About one third (35%) of respondents indicated they were unsure if a patient in whom up to 6 drugs failed was refractory.

"Clearly, there's a lack of understanding of what constitutes refractory -- when you should refer a patient to a neurologist or epileptologist; and when you should be concerned about a patient because of failing different drugs," said Dr. Hovinga.

Surgical Referral

In the arm of the survey that focused on physician attitudes toward referral of children for surgical evaluation, only 51% of respondents agreed that epilepsy surgery after 3 years of failed antiseizure medication should be considered; 49% either disagreed or were unsure.

About a quarter (25%) felt patients in whom the ketogenic diet fails should be considered for surgery, with more than half (54%) being unsure and 23% not thinking this would be helpful. Only 43% agreed that patients should be evaluated for surgery after failed vagus nerve stimulation.

Perhaps most concerning was that 63% of the survey population was unsure whether surgery would be effective for children with partial (or focal) epilepsy and 7% didn't think this would be an effective option.

"This one really broke my heart," said Dr. Perkins. "Focal epilepsy surgery has the highest positive response rates, and having two thirds plus of respondents saying they don't agree with it or aren't sure that it would be beneficial, tells me that we have completely failed in communicating what we do to professionals who would be referring to us."

Up to 90% of patients with partial epilepsy respond to surgery, noted Dr. Hovinga.

All kids with epilepsy should be considered for surgery, but that doesn't mean all of them should get it, Dr. Perkins stressed. "It's important to identify children with intractable epilepsy who might benefit from surgery. We need to go back to our baseline and reevaluate, especially as evolving technologies have rolled in, and we have better imaging and better diagnostic procedures determining if a particular person qualifies for surgery or not."

Just because a patient comes to an epilepsy center for an evaluation doesn't mean that patient is removed from primary care. "We're here as an augmentation, if others want us to comanage or guide," said Dr. Perkins. "These patients need to be getting the evaluations and there's a block in that process."

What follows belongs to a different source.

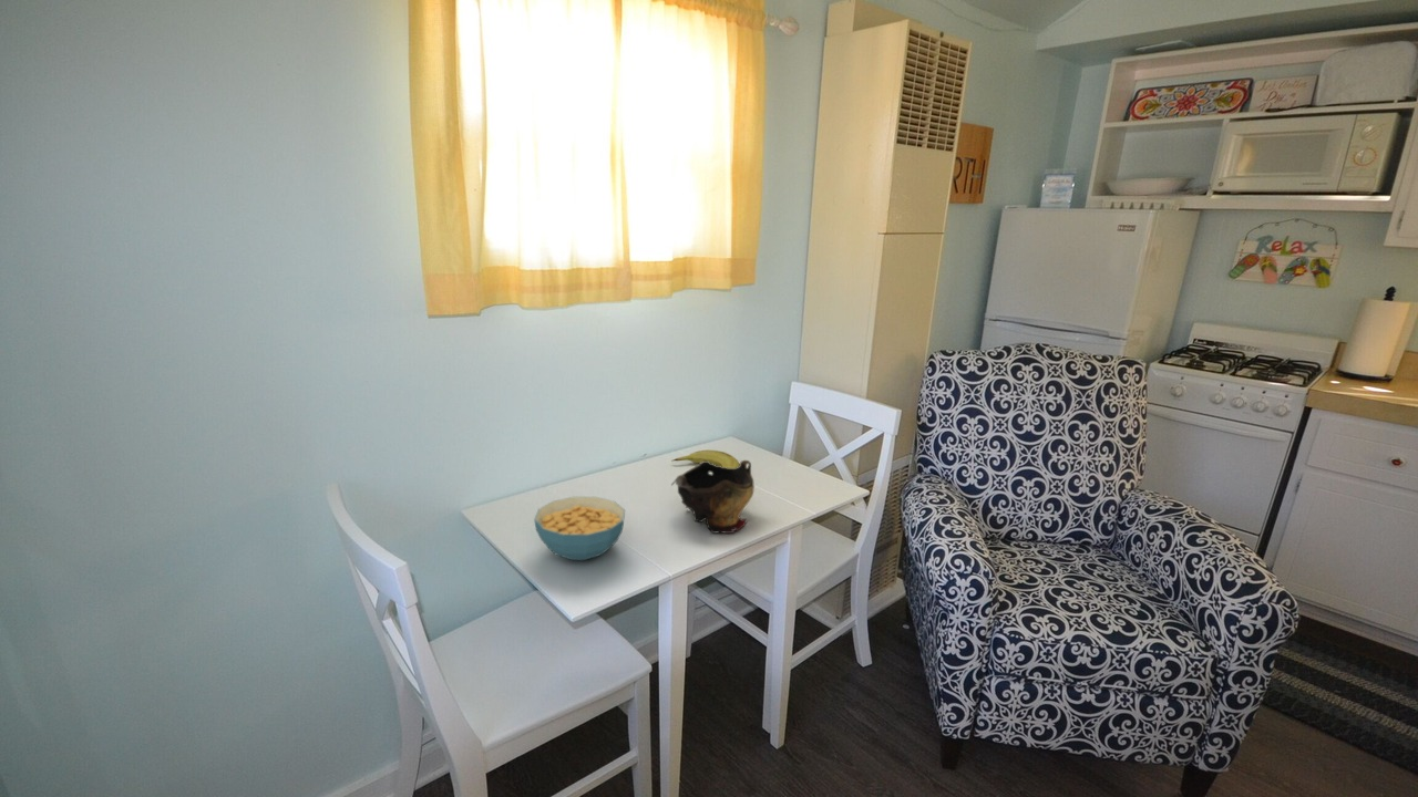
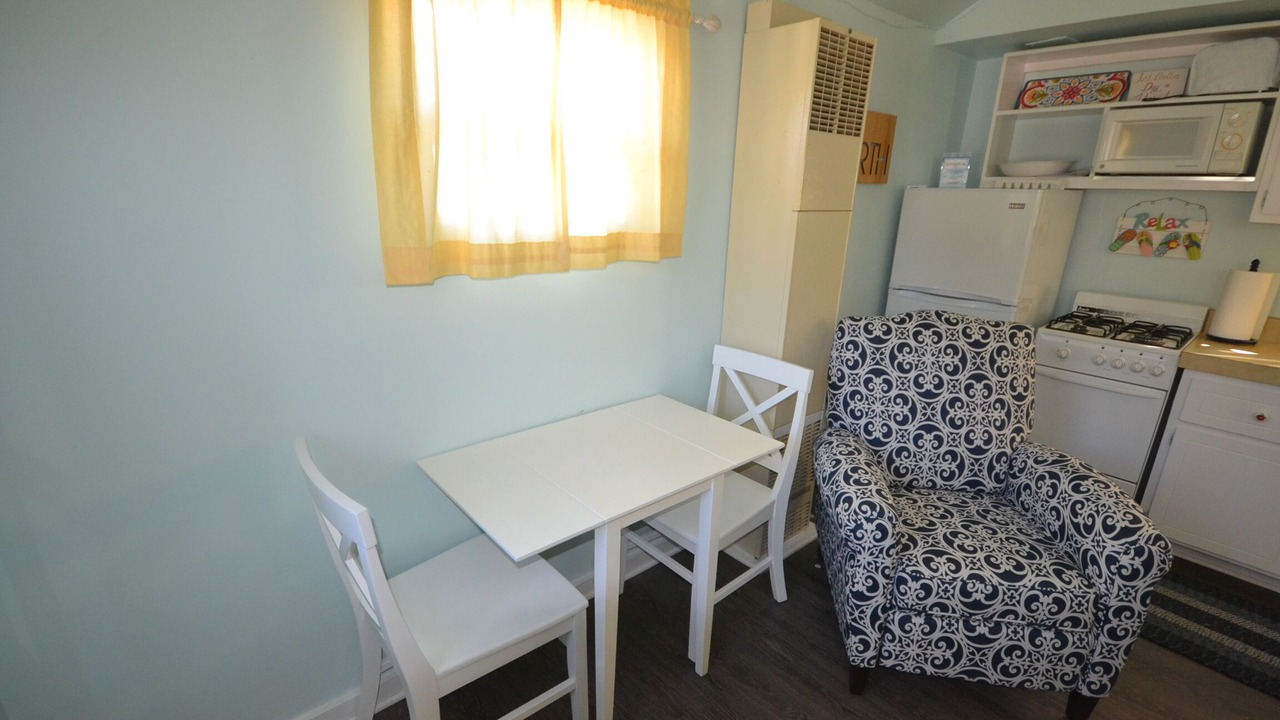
- cereal bowl [533,496,626,561]
- decorative bowl [670,459,756,535]
- fruit [670,448,740,468]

Asked about referring patients with generalized epilepsy for surgery, 61% of survey participants were unsure and 24% disagreed. Although such referrals are "a bit trickier than focal epilepsy" because the surgery may be for palliative care reasons, the surgery would still "vastly improve qualify of life for many of patients and their families," said Dr. Perkins.

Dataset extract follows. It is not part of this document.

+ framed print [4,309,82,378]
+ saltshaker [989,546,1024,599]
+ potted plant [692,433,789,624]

Ironically, more than half of the doctors agreed that surgery might improve quality of life for children. "It's another one of those discordances" where doctors might think a particular intervention might help but they're not sure about the specifics, said Dr. Perkins.

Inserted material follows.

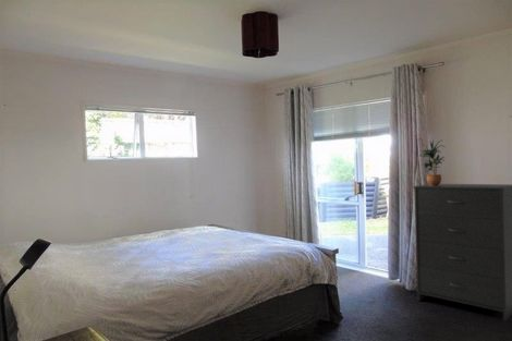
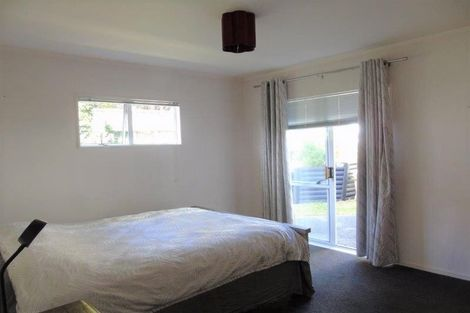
- dresser [413,183,512,322]
- potted plant [418,139,447,186]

Changing attitudes can be accomplished only through education, perhaps using webinars or other electronic tools, but most likely through old-fashioned "shoe leather" -- getting in your car and visiting doctors in the field, said Dr. Perkins. "On a local basis, it's incumbent on us to reach out to our referral sources outside of neurology and neurosurgery who are nonepileptologists -- into the pediatrician and family practice offices -- and make sure they understand these things."

American Epilepsy Society (AES) 66th Annual Meeting. Abstracts 1.342, 1.343. Presented December 1, 2012.